* [Passage provided]:
........

Photo curtesy: Eileen

On the other hand, my U.S. history and english teachers, Mark and Mary whom I wrote about in the first piece, always took into account my effort at a reasonable level. English 11 was a challenge for me with all the reading comprehension and essay writing involved. I always received at least a C as Miss Kelley saw how I worked incredibly hard to improve these skills. Furthermore, I never received anything higher than a B so I always knew I was getting meaningful praise for my effort. Mark was very similar, although with him I would often get a B+ and occasionally he would give an A-. Additionally, when we recognized my low quiz average he agreed to let me take them during my resource room period and use my class time to study. Their methods truly are the perfect balance as I was held to the same standards though there was empathy in process too.

In terms of sports, this is why I was significantly closer with Jim Adams, my cross country coach than Penny, my varsity track coach. He treated me like I was any other teammate but did notice how much harder I had to work just to finish a run. He also knew I was a typical teenager so he punished me when it was necessary, regardless of my disability. On the other hand, in varsity track my effort wasn’t valued right away. During my first season I was left out of competition a few times despite me coming to practice and putting forth 100% effort at practice. I am proud to say Penny changed her views about me as time went on. Jim’s methods just seemed to work better as I never once felt stigmatized for being a slow runner. Both of these coaches gave me the coaches and sportsmanship awards a few times and it made me feel so valued. What is special about this though they were truly earned as during the seasons where I wasn’t working hard my coaches didn’t give me any praise.

Overall please understand when working with NVLD students there needs to be a balance. As the truth is being pushed too hard or not enough can both lead to negative outcomes. I know personally when Jim Adams, Penny, Mark, and Mary pushed me hard it made all the difference in the world. I knew I was treated the same and I still received the necessary empathy to meet my unique needs. Yes, I understand it can become discouraging if only getting a C or finishing last after a lot of extra work, however, at the end of the day you will be proud of the obstacles you have overcome. This is why I believe it’s best that rewarding and honoring effort is meaningful.

Eileen

I will always love Jim Adams for this reason as he always gave me wonderful praise when it was earned and yelled at me when it was needed.

........

Summarize the essay about teachers and coaches in two sentences.

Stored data
........

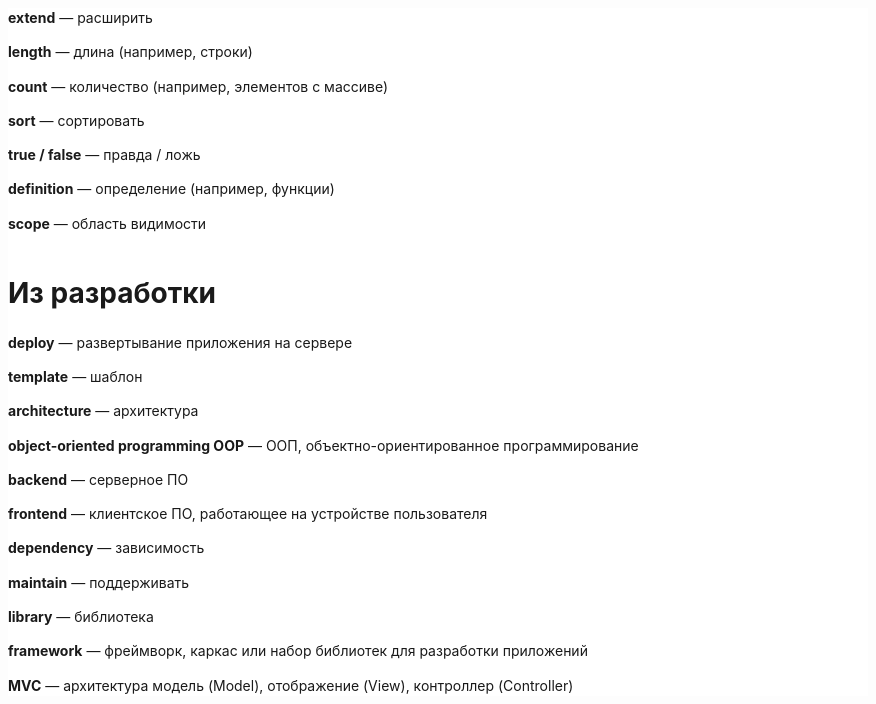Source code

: **extend** — расширить

**length** — длина (например, строки)

**count** — количество (например, элементов с массиве)

**sort** — сортировать

**true / false** — правда / ложь

**definition** — определение (например, функции)

**scope** — область видимости

# Из разработки

**deploy** — развертывание приложения на сервере

**template** — шаблон

**architecture** — архитектура

**object-oriented programming OOP** — ООП, объектно-ориентированное программирование

**backend** — серверное ПО

**frontend** — клиентское ПО, работающее на устройстве пользователя

**dependency** — зависимость

**maintain** — поддерживать

**library** — библиотека

**framework** — фреймворк, каркас или набор библиотек для разработки приложений

**MVC** — архитектура модель (Model), отображение (View), контроллер (Controller)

........

* [Completed exercise]:
The writer describes how teachers Mark and Mary and cross country coach Jim Adams held the writer to the same standards as everyone else while showing empathy for the extra effort involved, whereas varsity track coach Penny did not value that effort right away but changed her views over time. The writer concludes that working with NVLD students requires a balance, since being pushed too hard or not enough can both lead to negative outcomes, and that rewarding and honoring effort should be meaningful.